» **REQUIREMENT**: Collect every line from the items below that contains the word "read".

» **INPUT DATA**:
'''

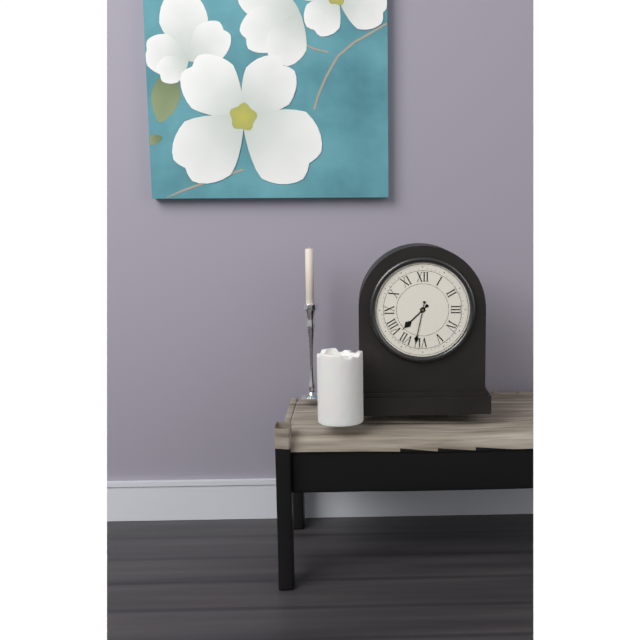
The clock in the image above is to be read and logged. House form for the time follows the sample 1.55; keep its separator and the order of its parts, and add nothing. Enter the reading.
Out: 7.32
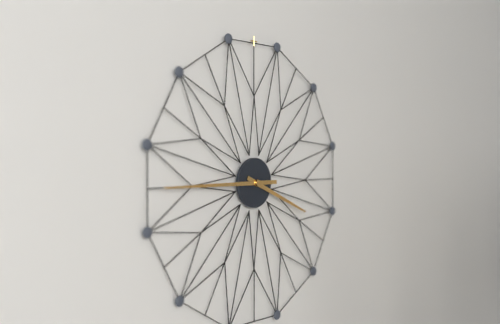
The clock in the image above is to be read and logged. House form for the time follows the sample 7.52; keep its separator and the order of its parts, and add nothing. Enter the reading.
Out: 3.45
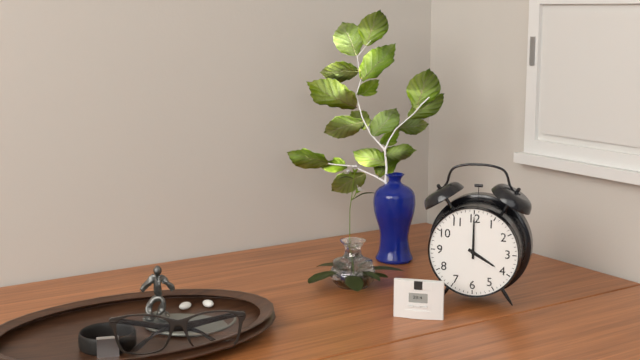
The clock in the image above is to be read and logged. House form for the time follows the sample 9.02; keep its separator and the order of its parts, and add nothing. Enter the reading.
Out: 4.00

'''
'''

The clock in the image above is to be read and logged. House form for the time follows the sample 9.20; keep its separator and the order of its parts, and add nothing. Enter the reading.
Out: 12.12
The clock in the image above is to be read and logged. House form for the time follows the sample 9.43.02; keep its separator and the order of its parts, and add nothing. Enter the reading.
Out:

'''
'''

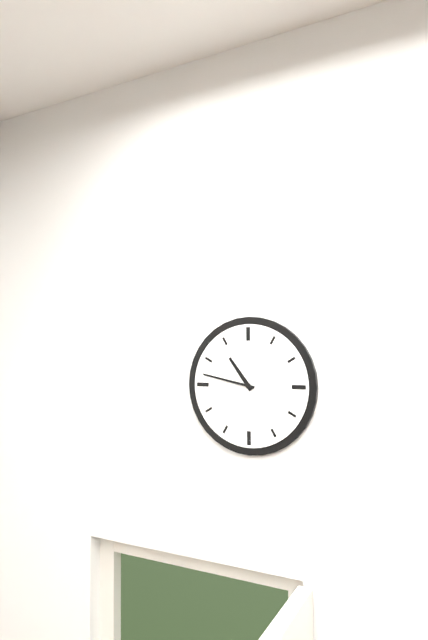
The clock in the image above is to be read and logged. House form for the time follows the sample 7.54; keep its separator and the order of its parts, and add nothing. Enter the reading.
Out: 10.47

'''

» **REPLY**:
The clock in the image above is to be read and logged. House form for the time follows the sample 1.55; keep its separator and the order of its parts, and add nothing. Enter the reading.
The clock in the image above is to be read and logged. House form for the time follows the sample 7.52; keep its separator and the order of its parts, and add nothing. Enter the reading.
The clock in the image above is to be read and logged. House form for the time follows the sample 9.02; keep its separator and the order of its parts, and add nothing. Enter the reading.
The clock in the image above is to be read and logged. House form for the time follows the sample 9.20; keep its separator and the order of its parts, and add nothing. Enter the reading.
The clock in the image above is to be read and logged. House form for the time follows the sample 9.43.02; keep its separator and the order of its parts, and add nothing. Enter the reading.
The clock in the image above is to be read and logged. House form for the time follows the sample 7.54; keep its separator and the order of its parts, and add nothing. Enter the reading.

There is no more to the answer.